我有一些 .sgm 格式的文件,我必须对它们进行评估(应用语言模型并获得文本的困惑度)。
主要问题是我需要这些纯格式文件,即txt 格式。但是,我一直在互联网上搜索在线转换或执行此操作的某种脚本,但找不到。
除此之外,我的一位老师在 perl 中给我发了这个命令:
perl -n 'print $1."\n" if /<seg[^>]+>\s*(.*\S)\s*<.seg>/i;’ < file.sgm > file
我从来没有使用过 perl,老实说,我对此一无所知。我想我已经安装了 perl:
$ perl -v
This is perl 5, version 18, subversion 2 (v5.18.2) built for darwin-thread-multi-2level
(with 2 registered patches, see perl -V for more detail)
Copyright 1987-2013, Larry Wall
Perl may be copied only under the terms of either the Artistic License or the
GNU General Public License, which may be found in the Perl 5 source kit.

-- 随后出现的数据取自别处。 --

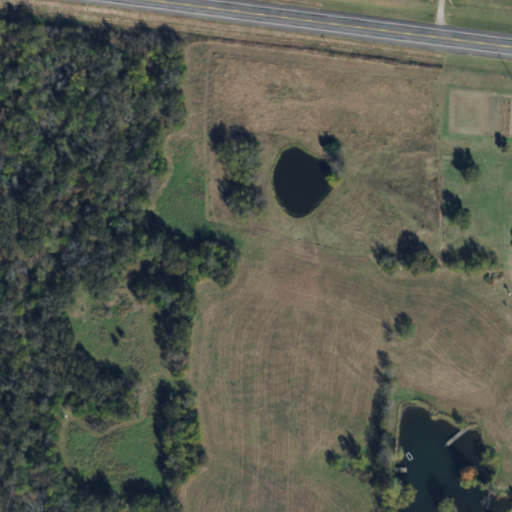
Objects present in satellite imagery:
road: (336, 23)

Complete documentation for Perl, including FAQ lists, should be found on
this system using "man perl" or "perldoc perl". If you have access to the
Internet, point your browser at http://www.perl.org/, the Perl Home Page.
顺便说一句,我使用的是 Mac OS X。
示例 .sgm 文件:
<srcset setid="newsdiscusstest2015" srclang="any">
<doc sysid="ref" docid="39-Guardian" genre="newsdiscuss" origlang="en">
<p>
<seg id="1">This is perfectly illustrated by the UKIP numbties banning people with HIV.</seg>
<seg id="2">You mean Nigel Farage saying the NHS should not be used to pay for people coming to the UK as health tourists, and saying yes when the interviewer specifically asked if, with the aforementioned in mind, people with HIV were included in not being welcome.</seg>
<seg id="3">You raise a straw man and then knock it down with thinly veiled homophobia.</seg>
输出 .txt 文件:
UKIP 对艾滋病毒感染者的禁令完美地说明了这一点。你的意思是 Nigel Farage 说 NHS 不应该被用来支付作为健康游客来英国的人,并且当采访者特别询问是否考虑到上述内容时,HIV 感染者是否被包括在不受欢迎的范围内时说是的。你养了一个稻草人,然后带着一丝不苟的恐同症把它打倒。